XML Compare (12.0.0) Tester User Guide

Table of Contents

Introduction

Comparing Tables in documents is tricky, there is a trade-off between trying to capture the structure changes in the underlying markup and showing the content changes as the User sees them. DeltaXML have been listening to our customers and have been working on a new approach to comparing Tables which emphasises the content changes in Tables as Users see them. This should avoid results where Tables are irregular and should better reveal finer grain cell content modifications. We also now have an output presentation which preserves the spans from one Version and shows content changes within those.

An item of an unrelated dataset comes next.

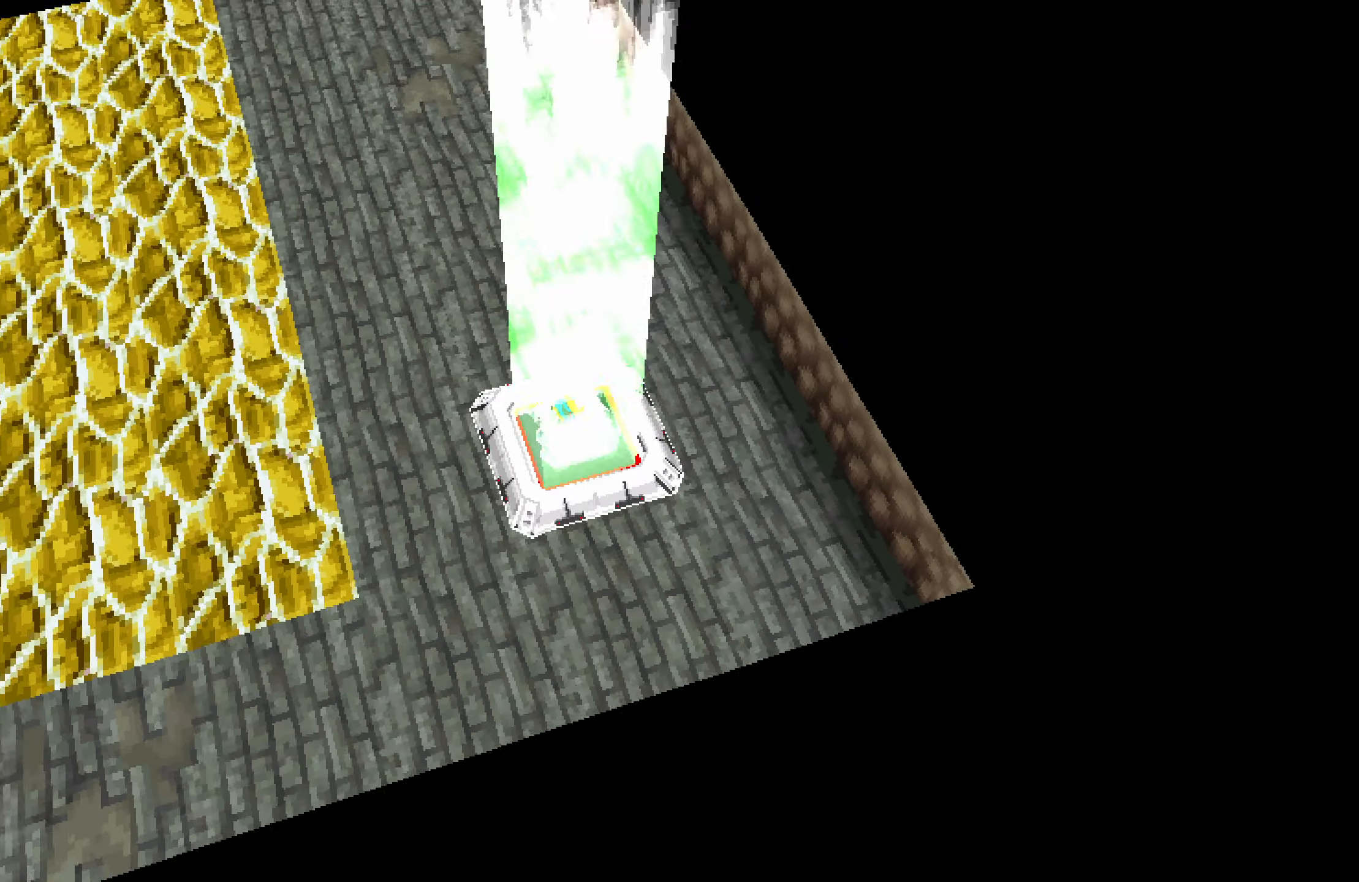
{"buttons": [], "button_events": []}
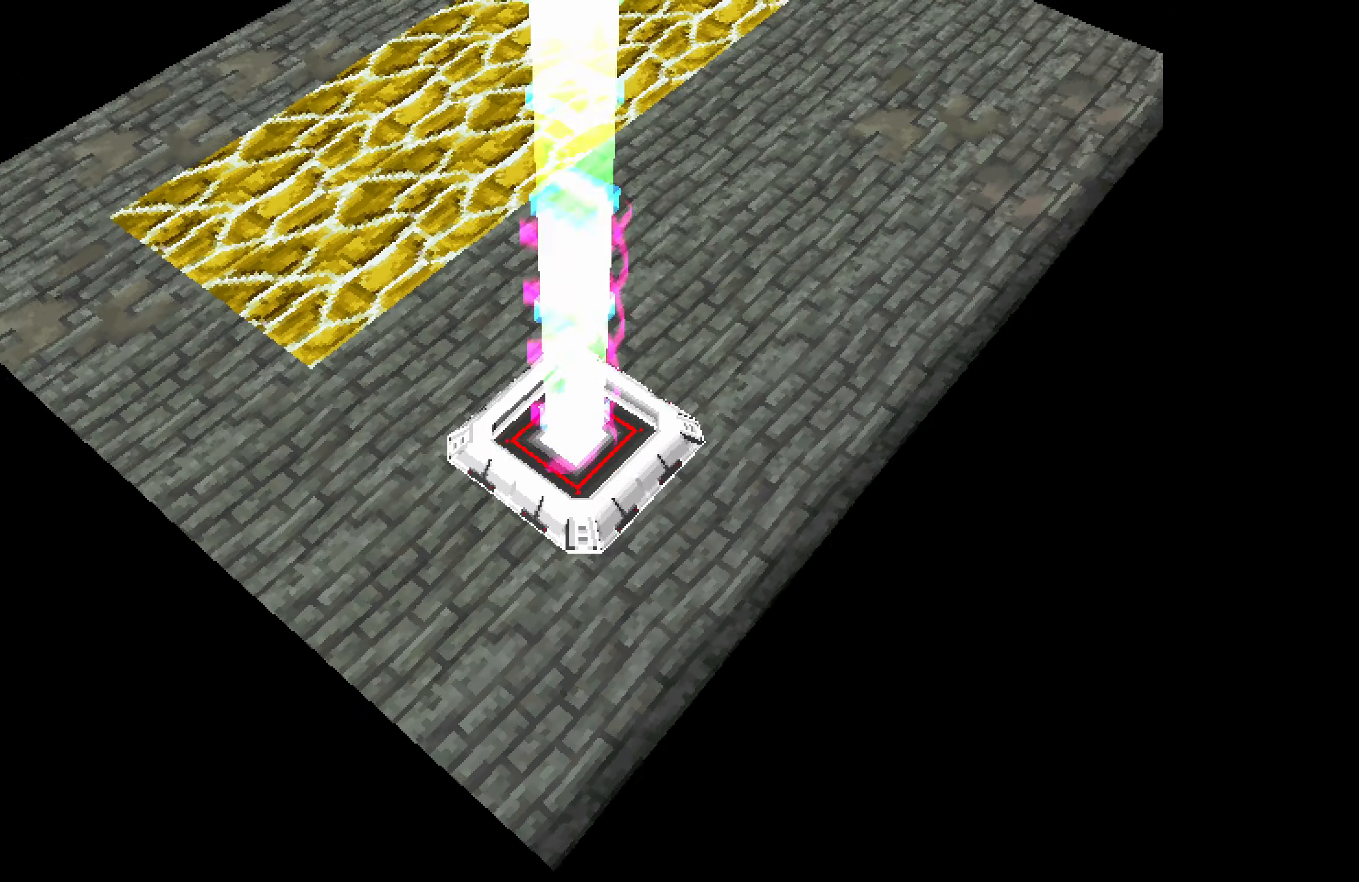
{"buttons": [], "button_events": []}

Improved table processing in Alpha release

In this 12.0.0.Alpha release we have included our latest table comparison algorithms for CALS Tables. If you are using Docbook that means https://tdg.docbook.org/tdg/5.1/cals.table.html and https://tdg.docbook.org/tdg/5.1/cals.informaltable.html , in simple terms tables that contain <tgroup>s. The latest table algorithms are not yet available for HTML tables https://html.spec.whatwg.org/multipage/tables.html#the-table-element , i.e. tables with <tr> (such as https://tdg.docbook.org/tdg/5.1/html.table.html or https://tdg.docbook.org/tdg/5.1/html.informaltable.html ) or DITA simple tables https://docs.oasis-open.org/dita/v1.0/dita-v1.0-spec-os-LanguageSpecification.pdf p99.

In the following discussion we use ‘A' to mean the first version passed to the comparator and ‘B’ to mean the second version. Things only in ‘A’ are deletions and things only in 'B’ are insertions.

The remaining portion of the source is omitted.